Enhancement of the viability of T cells electroporated with DNA via osmotic dampening of the DNA-sensing cGAS–STING pathway

Viral delivery of DNA for the targeted reprogramming of human T cells can lead to random genomic integration, and electroporation is inefficient and can be toxic. Here we show that electroporation-induced toxicity in primary human T cells is mediated by the cytosolic pathway cGAS–STING (cyclic guanosine monophosphate–adenosine monophosphate (cGAMP) synthase–stimulator of interferon genes).
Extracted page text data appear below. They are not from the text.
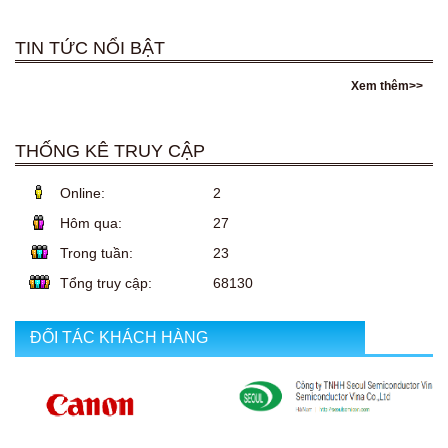
TIN TỨC NỔI BẬT
Xem thêm>>
THỐNG KÊ TRUY CẬP
Online:
2
Hôm qua:
27
Trong tuần:
23
Tổng truy cập:
68130
ĐỐI TÁC KHÁCH HÀNG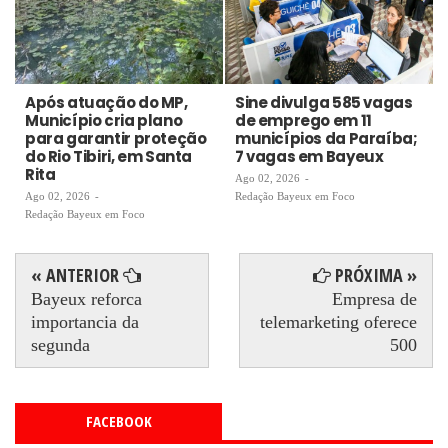
Após atuação do MP,
Sine divulga 585 vagas
Município cria plano
de emprego em 11
para garantir proteção
municípios da Paraíba;
do Rio Tibiri, em Santa
7 vagas em Bayeux
Rita
Ago 02, 2026
-
Ago 02, 2026
-
Redação Bayeux em Foco
Redação Bayeux em Foco
« ANTERIOR
PRÓXIMA »
Bayeux reforca
Empresa de
importancia da
telemarketing oferece
segunda
500
FACEBOOK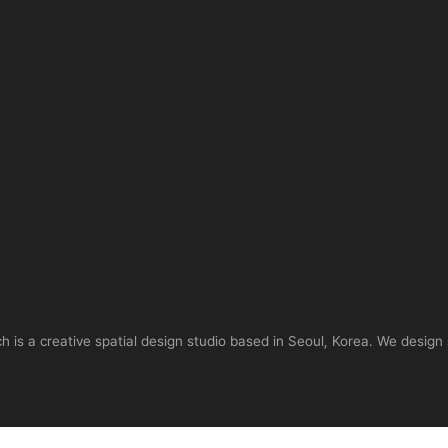
is a creative spatial design studio based in Seoul, Korea. We design 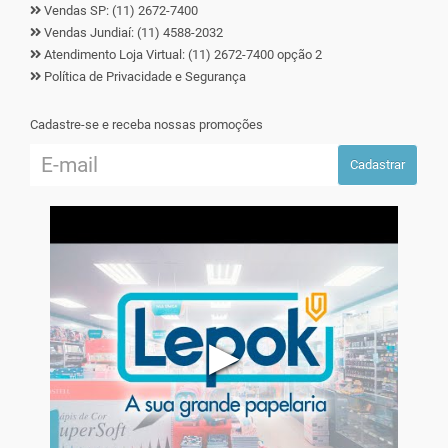
Vendas SP: (11) 2672-7400
Vendas Jundiaí: (11) 4588-2032
Atendimento Loja Virtual: (11) 2672-7400 opção 2
Política de Privacidade e Segurança
Cadastre-se e receba nossas promoções
Cadastrar
▶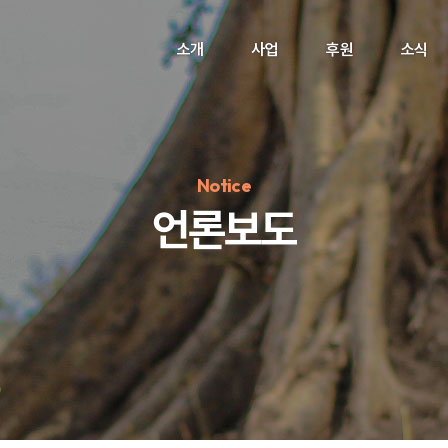
소개
사업
후원
소식
Notice
언론보도
정기후원
#하트플레이스
#캠페인
#팬덤후원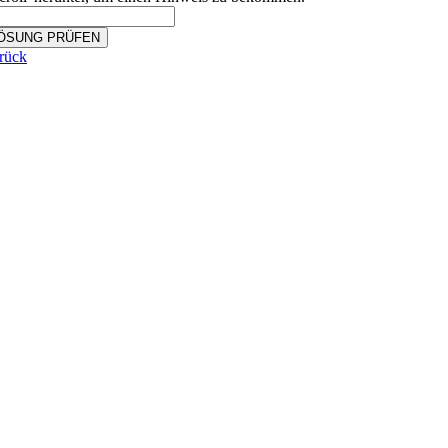
ÖSUNG PRÜFEN
rück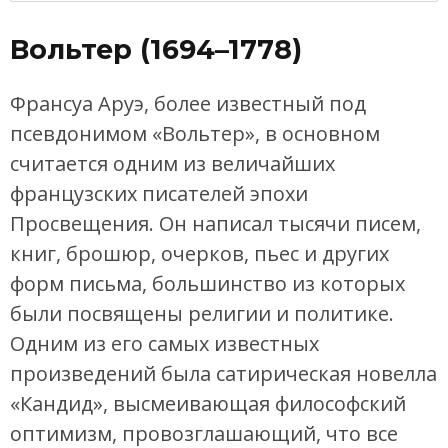
Вольтер (1694–1778)
Франсуа Аруэ, более известный под
псевдонимом «Вольтер», в основном
считается одним из величайших
французских писателей эпохи
Просвещения. Он написал тысячи писем,
книг, брошюр, очерков, пьес и других
форм письма, большинство из которых
были посвящены религии и политике.
Одним из его самых известных
произведений была сатирическая новелла
«Кандид», высмеивающая философский
оптимизм, провозглашающий, что все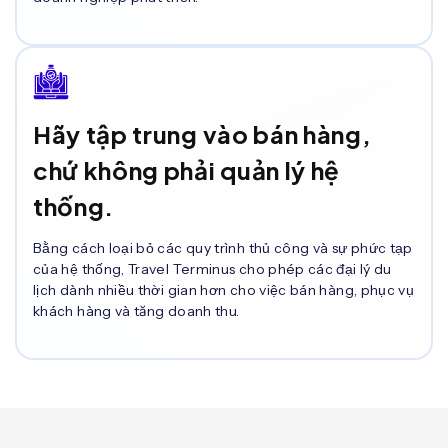
Hãy tập trung vào bán hàng,
chứ không phải quản lý hệ
thống.
Bằng cách loại bỏ các quy trình thủ công và sự phức tạp
của hệ thống, Travel Terminus cho phép các đại lý du
lịch dành nhiều thời gian hơn cho việc bán hàng, phục vụ
khách hàng và tăng doanh thu.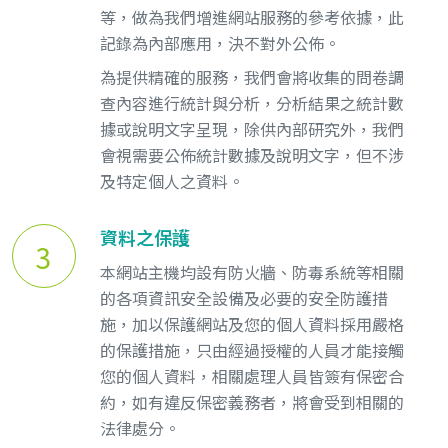
等，做為我們增進網站服務的參考依據，此
記錄為內部應用，決不對外公佈。
為提供精確的服務，我們會將收集的問卷調
查內容進行統計與分析，分析結果之統計數
據或說明文字呈現，除供內部研究外，我們
會視需要公佈統計數據及說明文字，但不涉
及特定個人之資料。
資料之保護
3
本網站主機均設有防火牆、防毒系統等相關
的各項資訊安全設備及必要的安全防護措
施，加以保護網站及您的個人資料採用嚴格
的保護措施，只由經過授權的人員才能接觸
您的個人資料，相關處理人員皆簽有保密合
約，如有違反保密義務者，將會受到相關的
法律處分。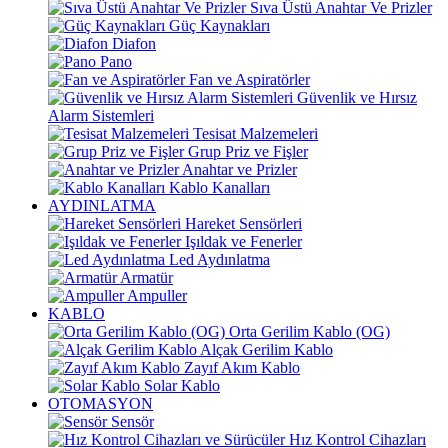
Sıva Üstü Anahtar Ve Prizler
Güç Kaynakları
Diafon
Pano
Fan ve Aspiratörler
Güvenlik ve Hırsız
Alarm Sistemleri
Tesisat Malzemeleri
Grup Priz ve Fişler
Anahtar ve Prizler
Kablo Kanalları
AYDINLATMA
Hareket Sensörleri
Işıldak ve Fenerler
Led Aydınlatma
Armatür
Ampuller
KABLO
Orta Gerilim Kablo (OG)
Alçak Gerilim Kablo
Zayıf Akım Kablo
Solar Kablo
OTOMASYON
Sensör
Hız Kontrol Cihazları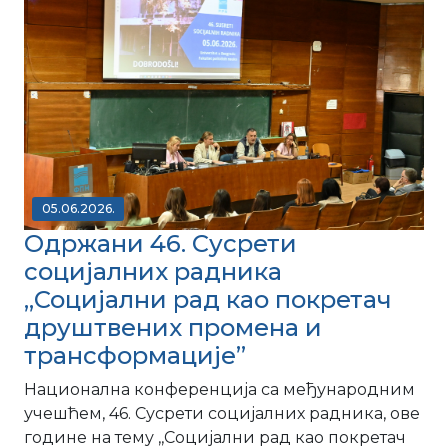
05.06.2026.
Одржани 46. Сусрети
социјалних радника
,,Социјални рад као покретач
друштвених промена и
трансформације”
Национална конференција са међународним
учешћем, 46. Сусрети социјалних радника, ове
године на тему ,,Социјални рад као покретач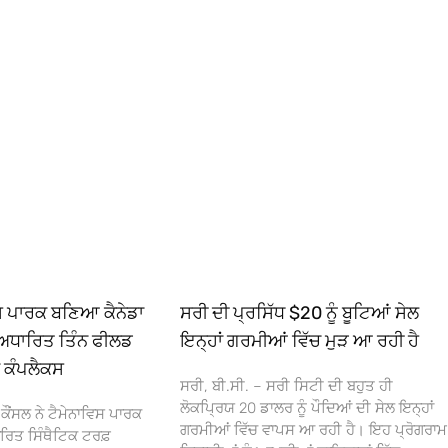
ਿਸ ਪਾਰਕ ਬਣਿਆ ਕੈਨੇਡਾ
ਸਰੀ ਦੀ ਪ੍ਰਸਿੱਧ $20 ਨੂੰ ਬੂਟਿਆਂ ਸੇਲ
ਅਧਾਰਿਤ ਤਿੰਨ ਫੀਲਡ
ਇਨ੍ਹਾਂ ਗਰਮੀਆਂ ਵਿੱਚ ਮੁੜ ਆ ਰਹੀ ਹੈ
ਾ ਕੰਪਲੈਕਸ
ਸਰੀ, ਬੀ.ਸੀ. – ਸਰੀ ਸਿਟੀ ਦੀ ਬਹੁਤ ਹੀ
ਲੋਕਪ੍ਰਿਯ 20 ਡਾਲਰ ਨੂੰ ਪੌਦਿਆਂ ਦੀ ਸੇਲ ਇਨ੍ਹਾਂ
ਕੌਂਸਲ ਨੇ ਟੈਮੇਨਾਵਿਸ ਪਾਰਕ
ਗਰਮੀਆਂ ਵਿੱਚ ਵਾਪਸ ਆ ਰਹੀ ਹੈ। ਇਹ ਪ੍ਰੋਗਰਾਮ
ਰਿਤ ਸਿੰਥੈਟਿਕ ਟਰਫ਼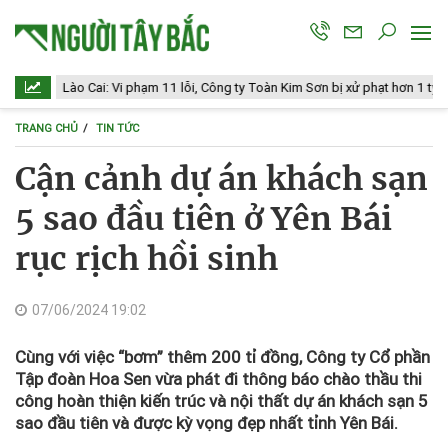
Lào Cai: Vi phạm 11 lỗi, Công ty Toàn Kim Sơn bị xử phạt hơn 1 tỷ đồng
TRANG CHỦ
TIN TỨC
Cận cảnh dự án khách sạn
5 sao đầu tiên ở Yên Bái
rục rịch hồi sinh
07/06/2024 19:02
Cùng với việc “bơm” thêm 200 tỉ đồng, Công ty Cổ phần
Tập đoàn Hoa Sen vừa phát đi thông báo chào thầu thi
công hoàn thiện kiến trúc và nội thất dự án khách sạn 5
sao đầu tiên và được kỳ vọng đẹp nhất tỉnh Yên Bái.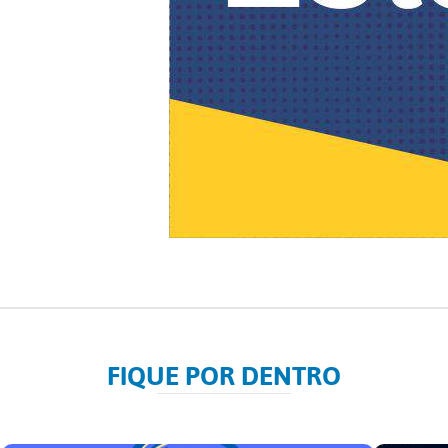
FIQUE POR DENTRO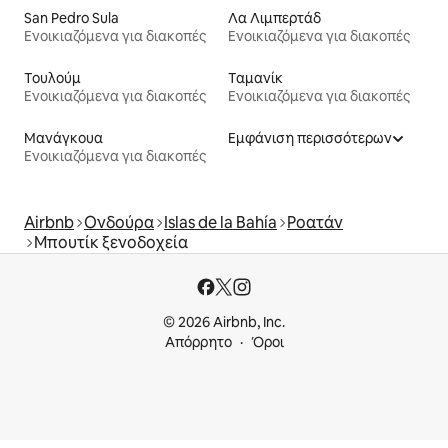
San Pedro Sula
Λα Λιμπερτάδ
Ενοικιαζόμενα για διακοπές
Ενοικιαζόμενα για διακοπές
Τουλούμ
Ταμανίκ
Ενοικιαζόμενα για διακοπές
Ενοικιαζόμενα για διακοπές
Μανάγκουα
Εμφάνιση περισσότερων
Ενοικιαζόμενα για διακοπές
Airbnb
Ονδούρα
Islas de la Bahía
Ροατάν
Μπουτίκ ξενοδοχεία
© 2026 Airbnb, Inc.
Απόρρητο
Όροι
We also show that an isotonic buffer, identified by screening electroporation conditions, that reduces cGAS–STING surveillance allowed for the production of chimaeric antigen receptor (CAR) T cells with up to 20-fold higher CAR T cell numbers than standard electroporation and with higher antitumour activity in vivo than lentivirally generated CAR T cells. The osmotic pressure of the electroporation buffer dampened cGAS–DNA interactions, affecting the production of the STING activator 2′3′-cGAMP. The buffer also led to superior efficiencies in the transfection of therapeutically relevant primary T cells and human haematopoietic stem cells. Our findings may facilitate the optimization of electroporation-mediated DNA delivery for the production of genome-engineered T cells.